One of the more interesting characters is “Webs” (short for “Cobwebs”) McCullough, a psychopath in the tradition of
The Dead Zone
’s Greg Stillson. A white man born and raised in Wilmot, Pennsylvania, at an early age he began to kill cats and dogs. Aged fourteen, he killed a nine year old boy with a piece of rusty pipe. He left Wilmot at the age of 15 and five years later turned up in Harding, where he revamped a local gang, the Oligarchs. In between he had killed an itinerant laborer in south Texas and an old woman in Reno. He always wore dark glasses. He planned and started the riot in Harding in June 1969 as a cover for a series of robberies. One of the gang members shot him on the night of the riots after his psychopathic streak became too much even for them and he died shortly afterwards.

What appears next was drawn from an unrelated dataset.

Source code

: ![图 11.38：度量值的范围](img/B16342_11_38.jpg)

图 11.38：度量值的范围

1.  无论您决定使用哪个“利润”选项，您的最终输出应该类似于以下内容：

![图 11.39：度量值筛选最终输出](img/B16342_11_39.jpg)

As one of King’s earliest attempts at a novel
Sword in the Darkness
has numerous weaknesses, not the least of which is its overcomplicated, schizophrenic nature. There are simply too many storylines competing for the reader’s attention, many of which add nothing to the overall impact. On the other hand it is exciting to see King literally bursting from the cocoon of his youth and college career, only three years before
Carrie
would be accepted for publication. Many of King’s trademarks are clearly evident and future researchers will perhaps use this manuscript as a benchmark in King’s career – one of the last transitional works before he became a fully-fledged brand-name author.